Determinism in Computation

A computation is deterministic if:

Given the same input, code, and hardware, it always produces the same output.

However, GPU kernels (especially in CUDA, cuDNN) often include non-deterministic optimizations for speed. Even floating-point addition can differ slightly between runs due to parallel order of operations.

To achieve deterministic behavior:

  1. Use fixed seeds.
  2. Disable nondeterministic GPU algorithms.
  3. Fix library versions (PyTorch, NumPy, CUDA).
  4. Avoid mixed-precision randomness when exact reproducibility is critical.

Key Command:

torch.use_deterministic_algorithms(True)
Floating-point math on GPUs isn’t like arithmetic on a calculator — order of addition can change due to parallel execution, leading to subtle variations.

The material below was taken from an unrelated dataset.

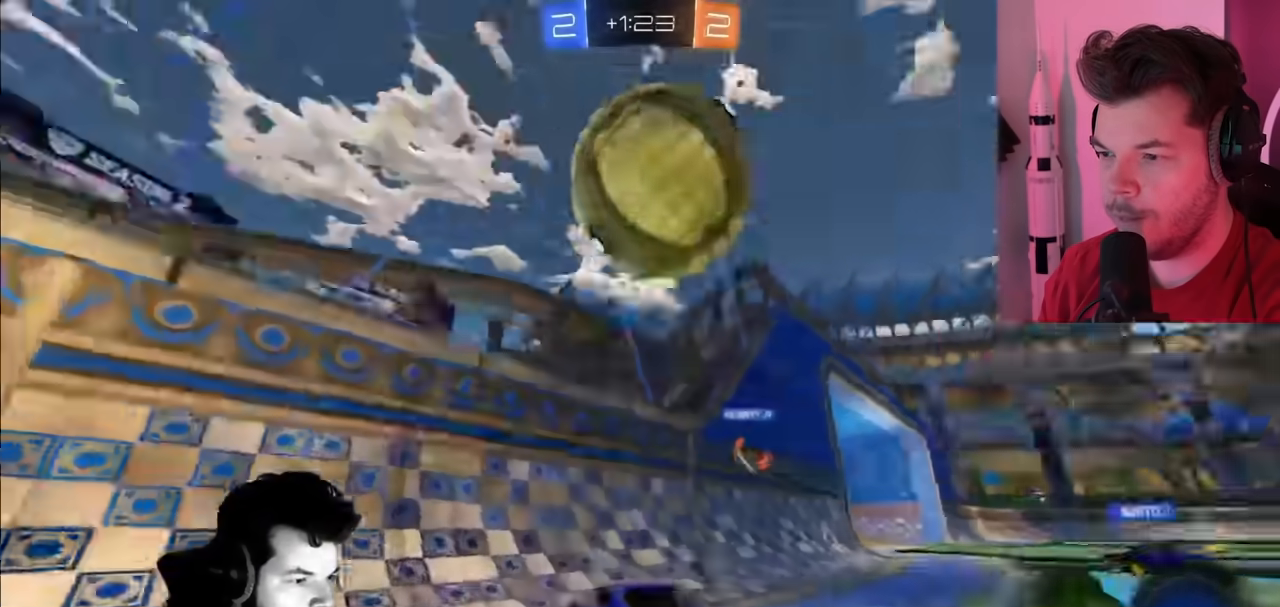
{"buttons": ["R2"], "left_stick": "right", "right_stick": "center", "events": []}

🧠 Step 4: Practical Debugging for Reproducibility

When You Rerun and Get Different Results

If the same script yields different results, check these likely causes:

  1. Seed mismatch: Not all libraries (e.g., CuBLAS) use the same RNG.
  2. ⚙️ Non-deterministic kernels: GPU ops like convolution can have random parallelization paths.
  3. 🔢 Mixed Precision Noise: Tiny rounding differences from FP16 arithmetic.
  4. 🧮 Batch order variation: Different random shuffles in DataLoaders.
  5. 💾 Data corruption or random splits: Not fixing dataset partitioning seeds.

Solution Checklist: ✅ Fix seeds in all frameworks. ✅ Use deterministic flags in CUDA/cuDNN. ✅ Log dataset versions and shuffle states. ✅ Use consistent environments via Docker or Conda.

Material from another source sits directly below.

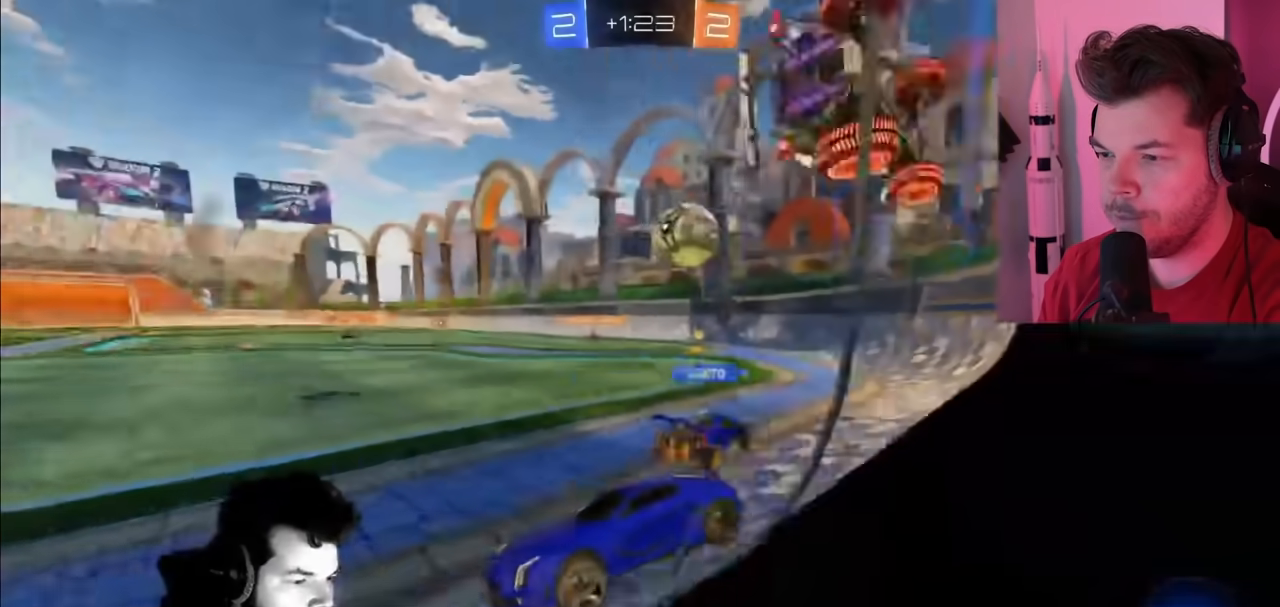
{"buttons": ["R2"], "left_stick": "left", "right_stick": "center", "events": [[183, "left_stick", "center"], [400, "left_stick", "left"]]}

Pin dependencies (requirements.txt) and save exact package versions — minor version changes can subtly alter results.

⚖️ Step 5: Strengths, Limitations & Trade-offs

Strengths

  • Enables reproducible research and debugging.
  • Facilitates collaboration and model comparisons.
  • Reduces wasted compute by avoiding redundant runs.

⚠️ Limitations

  • Full determinism slows performance (some optimizations disabled).
  • Logging frameworks can be heavy in distributed setups.
  • Over-tracking (too much logging) clutters analysis.

⚖️ Trade-offs

  • Choose between speed vs. reproducibility — full determinism adds overhead.
  • Light logging is fine for exploration; heavy logging is essential for final runs.
  • The goal is consistent conclusions, not byte-for-byte identical weights.

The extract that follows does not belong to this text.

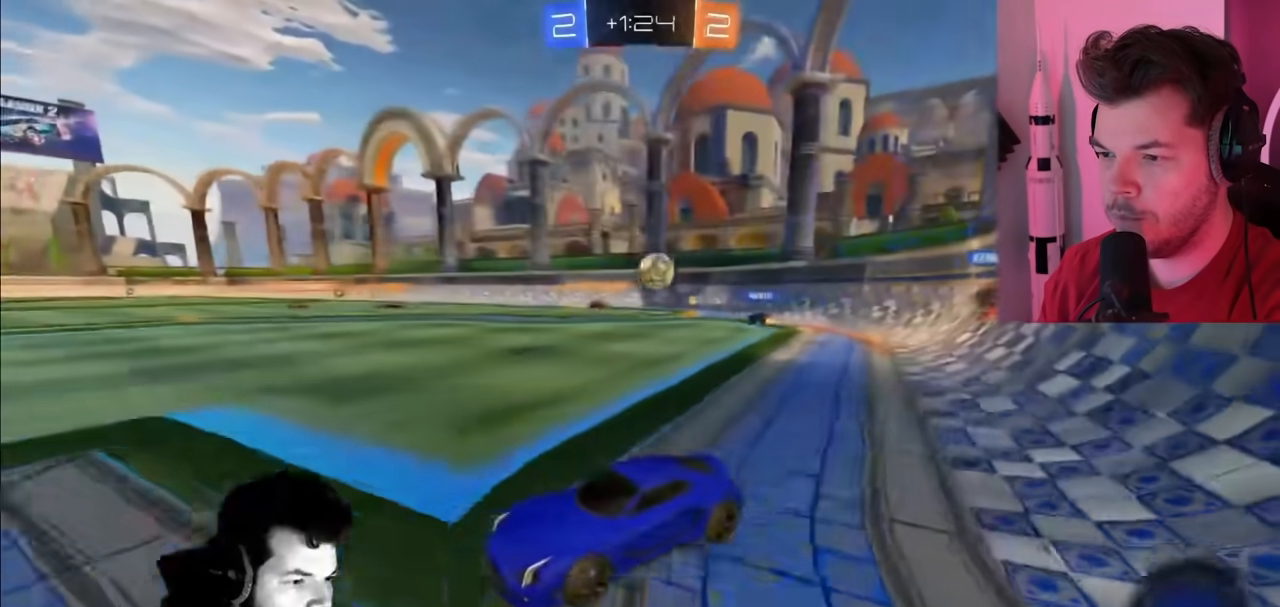
{"buttons": ["L2", "R2"], "left_stick": "up-left", "right_stick": "center", "events": [[150, "L2", "down"], [183, "left_stick", "up-left"]]}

🚧 Step 6: Common Misunderstandings

🚨 Common Misunderstandings (Click to Expand)
  • “Random seeds alone guarantee reproducibility.” ❌ GPU nondeterminism can still sneak in.
  • “Reproducibility means exact same weights.” ❌ It often means same behavior, not identical tensors.
  • “Logging is optional.” ❌ Unlogged experiments are lost forever — especially in large teams.

🧩 Step 7: Mini Summary

🧠 What You Learned: Reproducibility and tracking ensure every experiment’s outcome can be explained, compared, and replicated.

⚙️ How It Works: Seed control, experiment logging, and dataset versioning form the trifecta of consistent ML workflows.

🎯 Why It Matters: In large-scale LLM development, unreproducible results aren’t progress — they’re noise.